Collected data entries:
**********
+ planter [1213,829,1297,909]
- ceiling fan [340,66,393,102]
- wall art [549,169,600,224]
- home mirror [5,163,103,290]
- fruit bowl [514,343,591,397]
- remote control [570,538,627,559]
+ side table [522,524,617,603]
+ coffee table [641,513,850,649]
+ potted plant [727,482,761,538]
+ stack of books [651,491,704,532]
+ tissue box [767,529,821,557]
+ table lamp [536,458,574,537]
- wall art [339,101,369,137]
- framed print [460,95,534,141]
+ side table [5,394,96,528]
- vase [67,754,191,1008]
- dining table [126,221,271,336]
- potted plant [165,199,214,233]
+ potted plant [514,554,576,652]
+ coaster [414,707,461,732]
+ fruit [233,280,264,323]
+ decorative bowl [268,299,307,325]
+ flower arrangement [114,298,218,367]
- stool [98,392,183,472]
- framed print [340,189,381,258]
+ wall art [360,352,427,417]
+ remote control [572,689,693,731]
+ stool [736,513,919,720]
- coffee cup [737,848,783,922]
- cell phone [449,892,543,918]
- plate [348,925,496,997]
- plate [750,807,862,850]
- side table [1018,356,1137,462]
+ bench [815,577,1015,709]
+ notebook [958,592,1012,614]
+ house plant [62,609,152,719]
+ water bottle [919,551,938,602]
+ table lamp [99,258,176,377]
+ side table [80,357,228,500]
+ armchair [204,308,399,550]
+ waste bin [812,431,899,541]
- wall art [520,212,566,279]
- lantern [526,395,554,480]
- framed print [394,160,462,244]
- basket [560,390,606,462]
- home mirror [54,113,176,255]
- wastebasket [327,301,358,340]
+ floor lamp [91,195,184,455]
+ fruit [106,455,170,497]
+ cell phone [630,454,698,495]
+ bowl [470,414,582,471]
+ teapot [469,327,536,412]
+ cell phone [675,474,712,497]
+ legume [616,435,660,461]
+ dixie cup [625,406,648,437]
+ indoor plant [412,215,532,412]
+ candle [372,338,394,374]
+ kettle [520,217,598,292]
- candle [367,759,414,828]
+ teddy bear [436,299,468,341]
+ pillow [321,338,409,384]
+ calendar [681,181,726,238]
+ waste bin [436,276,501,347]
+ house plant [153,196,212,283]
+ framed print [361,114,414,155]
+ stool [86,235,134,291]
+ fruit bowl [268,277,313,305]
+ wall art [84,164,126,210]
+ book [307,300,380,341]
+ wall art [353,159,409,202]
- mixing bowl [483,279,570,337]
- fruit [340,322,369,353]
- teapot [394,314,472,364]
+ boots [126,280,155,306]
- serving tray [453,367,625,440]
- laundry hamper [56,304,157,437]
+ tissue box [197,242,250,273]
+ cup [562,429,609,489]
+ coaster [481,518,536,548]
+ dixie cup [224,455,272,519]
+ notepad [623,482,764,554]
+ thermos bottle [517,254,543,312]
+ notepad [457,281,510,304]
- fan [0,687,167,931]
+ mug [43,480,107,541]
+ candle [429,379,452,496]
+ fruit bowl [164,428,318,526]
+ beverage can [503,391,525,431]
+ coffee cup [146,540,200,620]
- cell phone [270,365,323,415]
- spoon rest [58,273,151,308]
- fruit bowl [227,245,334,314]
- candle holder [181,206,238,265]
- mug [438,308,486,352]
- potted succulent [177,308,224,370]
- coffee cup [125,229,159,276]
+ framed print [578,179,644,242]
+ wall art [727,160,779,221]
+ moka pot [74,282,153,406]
**********
§ **WORK REQUIRED**
Word for word, write out each entry shown above.

§ **EXERCISE RESPONSE**
+ planter [1213,829,1297,909]
- ceiling fan [340,66,393,102]
- wall art [549,169,600,224]
- home mirror [5,163,103,290]
- fruit bowl [514,343,591,397]
- remote control [570,538,627,559]
+ side table [522,524,617,603]
+ coffee table [641,513,850,649]
+ potted plant [727,482,761,538]
+ stack of books [651,491,704,532]
+ tissue box [767,529,821,557]
+ table lamp [536,458,574,537]
- wall art [339,101,369,137]
- framed print [460,95,534,141]
+ side table [5,394,96,528]
- vase [67,754,191,1008]
- dining table [126,221,271,336]
- potted plant [165,199,214,233]
+ potted plant [514,554,576,652]
+ coaster [414,707,461,732]
+ fruit [233,280,264,323]
+ decorative bowl [268,299,307,325]
+ flower arrangement [114,298,218,367]
- stool [98,392,183,472]
- framed print [340,189,381,258]
+ wall art [360,352,427,417]
+ remote control [572,689,693,731]
+ stool [736,513,919,720]
- coffee cup [737,848,783,922]
- cell phone [449,892,543,918]
- plate [348,925,496,997]
- plate [750,807,862,850]
- side table [1018,356,1137,462]
+ bench [815,577,1015,709]
+ notebook [958,592,1012,614]
+ house plant [62,609,152,719]
+ water bottle [919,551,938,602]
+ table lamp [99,258,176,377]
+ side table [80,357,228,500]
+ armchair [204,308,399,550]
+ waste bin [812,431,899,541]
- wall art [520,212,566,279]
- lantern [526,395,554,480]
- framed print [394,160,462,244]
- basket [560,390,606,462]
- home mirror [54,113,176,255]
- wastebasket [327,301,358,340]
+ floor lamp [91,195,184,455]
+ fruit [106,455,170,497]
+ cell phone [630,454,698,495]
+ bowl [470,414,582,471]
+ teapot [469,327,536,412]
+ cell phone [675,474,712,497]
+ legume [616,435,660,461]
+ dixie cup [625,406,648,437]
+ indoor plant [412,215,532,412]
+ candle [372,338,394,374]
+ kettle [520,217,598,292]
- candle [367,759,414,828]
+ teddy bear [436,299,468,341]
+ pillow [321,338,409,384]
+ calendar [681,181,726,238]
+ waste bin [436,276,501,347]
+ house plant [153,196,212,283]
+ framed print [361,114,414,155]
+ stool [86,235,134,291]
+ fruit bowl [268,277,313,305]
+ wall art [84,164,126,210]
+ book [307,300,380,341]
+ wall art [353,159,409,202]
- mixing bowl [483,279,570,337]
- fruit [340,322,369,353]
- teapot [394,314,472,364]
+ boots [126,280,155,306]
- serving tray [453,367,625,440]
- laundry hamper [56,304,157,437]
+ tissue box [197,242,250,273]
+ cup [562,429,609,489]
+ coaster [481,518,536,548]
+ dixie cup [224,455,272,519]
+ notepad [623,482,764,554]
+ thermos bottle [517,254,543,312]
+ notepad [457,281,510,304]
- fan [0,687,167,931]
+ mug [43,480,107,541]
+ candle [429,379,452,496]
+ fruit bowl [164,428,318,526]
+ beverage can [503,391,525,431]
+ coffee cup [146,540,200,620]
- cell phone [270,365,323,415]
- spoon rest [58,273,151,308]
- fruit bowl [227,245,334,314]
- candle holder [181,206,238,265]
- mug [438,308,486,352]
- potted succulent [177,308,224,370]
- coffee cup [125,229,159,276]
+ framed print [578,179,644,242]
+ wall art [727,160,779,221]
+ moka pot [74,282,153,406]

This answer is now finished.